Provided records.
++++

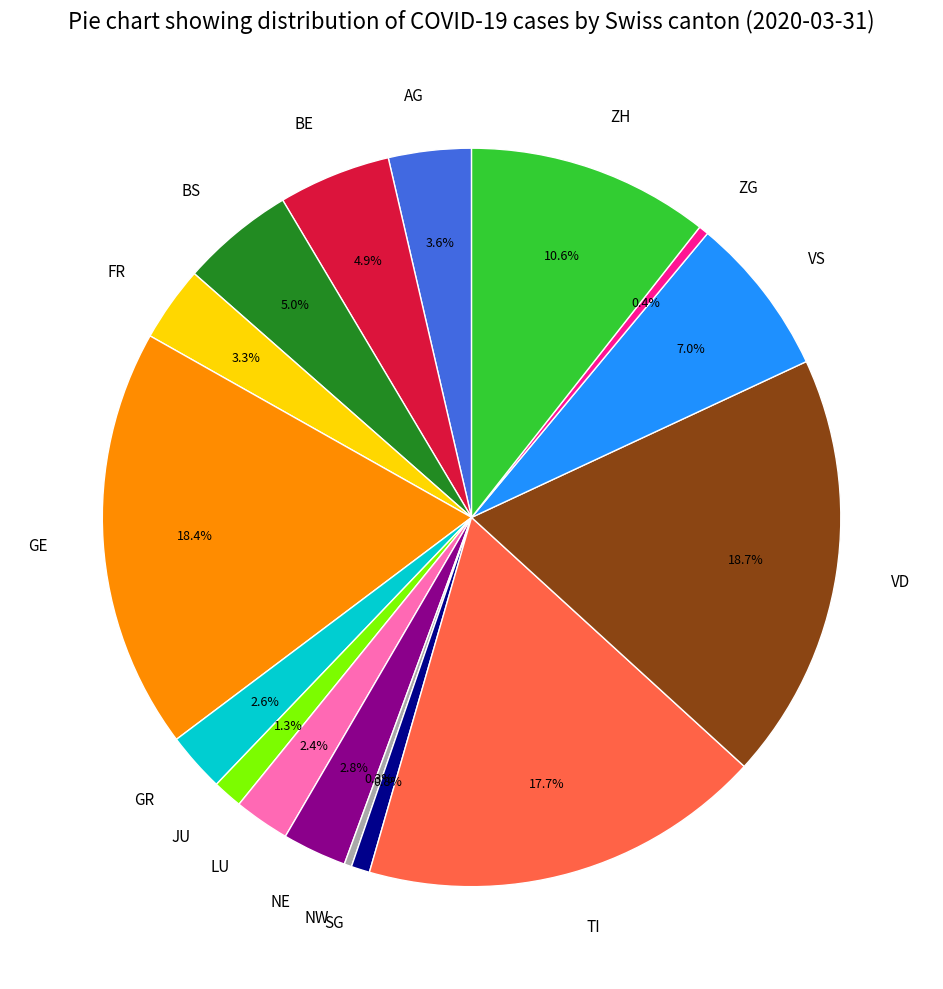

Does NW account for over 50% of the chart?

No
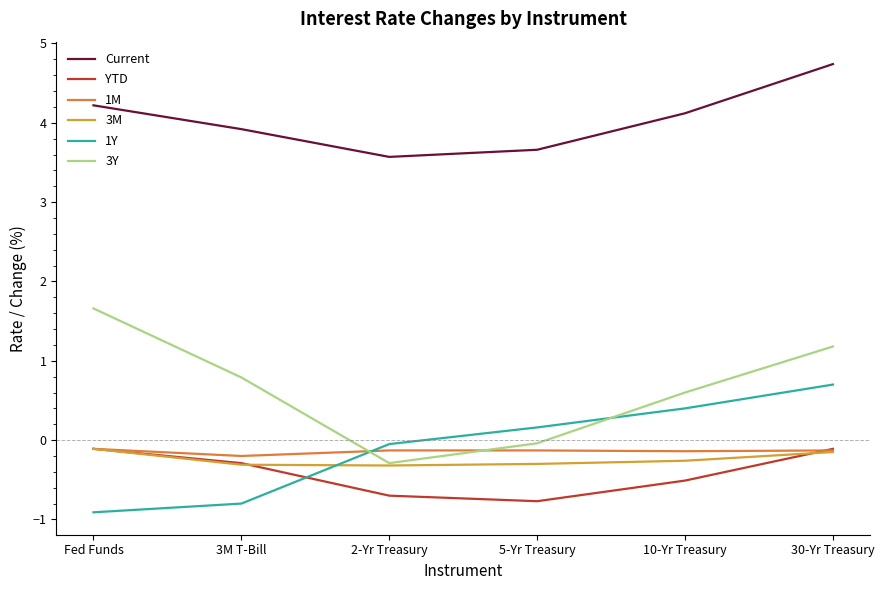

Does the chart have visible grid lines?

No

++++

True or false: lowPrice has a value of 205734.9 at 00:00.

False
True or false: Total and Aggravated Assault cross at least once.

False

++++

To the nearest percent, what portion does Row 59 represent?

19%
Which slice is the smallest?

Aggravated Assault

++++

Task requirements. Copy out every line of the data above that contains the string "chart", matching case exactly.

Answer space.
Does NW account for over 50% of the chart?
Does the chart have visible grid lines?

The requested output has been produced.